In the last of these three criminal cases, Judge Garzon is charged with bribery in his dismissal of a tax fraud case against a top executive of Spain’s Banco Santander. On February 3, 2012, Spain’s Supreme court indicted Garzon on this charge. The trail in this case has not been scheduled.

If there were such bribery, this would be a serious charge against the Judge. But it appears that neither the executive nor the bank paid anything to Judge Garzon personally.

Baltasar Garson @ NYU

Instead, the bank and New York University (NYU) were partners in a Strategic Collaboration on Global Education whereby the bank’s gift of Euros 300,000  to NYU financed selected NYU undergraduates’ foreign study, NYU graduate fellowships in Spanish creative writing, NYU student internships at the bank and NYU’s hosting international visiting faculty (presumably including Judge Garzon, who for nine months in 2005 held NYU’s King Juan Carlos I of Spain Chair and was a Fellow at the NYU School of Law’s Center on Law and Security).

Assuming the latter is a correct summary of the evidence, it is difficult for me to see how this is a valid basis for the criminal charges against Judge Garzon.

Conclusion

As a U.S. lawyer, I find these cases difficult to understand, especially through rough English translations of articles from a major Spanish newspaper, and I plead for comments by those more knowledgeable about Spanish law and procedure to clarify or correct my accounts of these cases.

At least the Franco-era case against the Judge is being tried by seven judges on the Supreme Court of Spain. This is contrary to U.s. practice as justices of the U.S. Supreme Court do not try cases, and almost all trials, criminal and civil, are conducted by a single trial-court judge. This Spanish procedure, therefore, seems strange and made me wonder whether the Judge would have any right to appeal any adverse decision in these cases.

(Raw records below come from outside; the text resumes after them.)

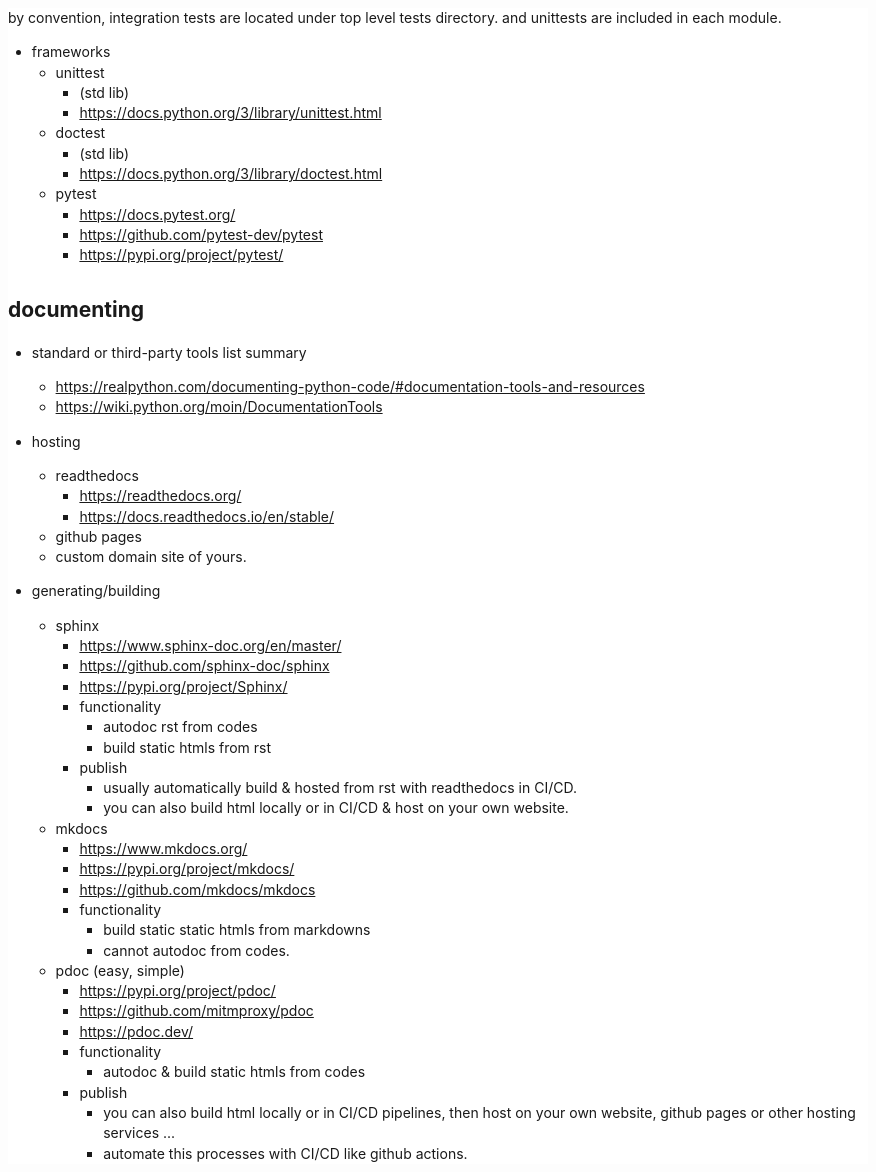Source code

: by convention, integration tests are located under top level tests directory.
and unittests are included in each module.

- frameworks
  - unittest
    - (std lib)
    - <https://docs.python.org/3/library/unittest.html>
  - doctest
    - (std lib)
    - <https://docs.python.org/3/library/doctest.html>
  - pytest
    - <https://docs.pytest.org/>
    - <https://github.com/pytest-dev/pytest>
    - <https://pypi.org/project/pytest/>

## documenting

- standard or third-party tools list summary
  - <https://realpython.com/documenting-python-code/#documentation-tools-and-resources>
  - <https://wiki.python.org/moin/DocumentationTools>

- hosting
  - readthedocs
    - <https://readthedocs.org/>
    - <https://docs.readthedocs.io/en/stable/>
  - github pages
  - custom domain site of yours.
- generating/building
  - sphinx
    - <https://www.sphinx-doc.org/en/master/>
    - <https://github.com/sphinx-doc/sphinx>
    - <https://pypi.org/project/Sphinx/>
    - functionality
      - autodoc rst from codes
      - build static htmls from rst
    - publish
      - usually automatically build & hosted from rst with readthedocs in CI/CD.
      - you can also build html locally or in CI/CD & host on your own website.
  - mkdocs
    - <https://www.mkdocs.org/>
    - <https://pypi.org/project/mkdocs/>
    - <https://github.com/mkdocs/mkdocs>
    - functionality
      - build static static htmls from markdowns
      - cannot autodoc from codes.
  - pdoc (easy, simple)
    - <https://pypi.org/project/pdoc/>
    - <https://github.com/mitmproxy/pdoc>
    - <https://pdoc.dev/>
    - functionality
      - autodoc & build static htmls from codes
    - publish
      - you can also build html locally or in CI/CD pipelines, then host on your own website, github pages or other hosting services ...
      - automate this processes with CI/CD like github actions.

Wikipedia says Spain’s Supreme Court has 74 judicial positions organized into five chambers, one of which is the criminal chamber. Presumably each chamber has 14 or so judges, potentially leaving seven other judges of that chamber to hear any appeal. An article in el Pais, however, said that crimes allegedly committed by individuals with privilege like judges are tried by the Supreme Court’s Criminal Chamber without any appeals.

Thus, I still wonder if Garzon has any right of appeal from an adverse decision. If not, this seems to me to be a denial of what we in the U.S. call due process of law.

Another feature of Spanish law and procedure that is difficult for this U.S. lawyer understand is the ability in Spain of private citizens or groups to act as criminal prosecutors, especially over the objections of public prosecutors. This does not happen in U.S. law with a few exceptions not relevant here.

If a U.S. trail court judge in a position equivalent to Judge Garson commits errors in the conduct of a case, as sometimes happens, the remedy is to seek appellate court review and reversal of the erroneous decisions. In rare instances, it might be appropriate to seek discipline of the judge by the agency that regulates their conduct under rules of judicial ethics. It is difficult, if not impossible, however, to imagine situations in which a U.S. trial court judge would be subject to judicial discipline or criminal sanctions for doing things similar to what Judge Garzon did in the first two of these cases in which he has been charged with crimes.

As I understand these cases, Judge Garson had legitimate legal reasons for doing what he did. He did not make decisions that totally “were off the wall,” to use an American slang phrase. Most significantly, in the Franco-era case, there is abundant international law that amnesties may not immunize people for genocide, crimes against humanity and war crimes (all of which are now well defined in international law). Therefore, Judge Garzon’s conclusion that Spain’s amnesty law did not bar the instigation of the criminal case regarding the Franco-era abuses was supported by law. There certainly are some counter arguments to this legal conclusion, but, in my opinion, they are weak.

I pray that Judge Garzon is acquitted of all of these charges and that he will return to the bench to continue to be an independent jurist who seeks to apply Spanish and international law in an objective and fair manner to crimes of the gravest concern to the international community.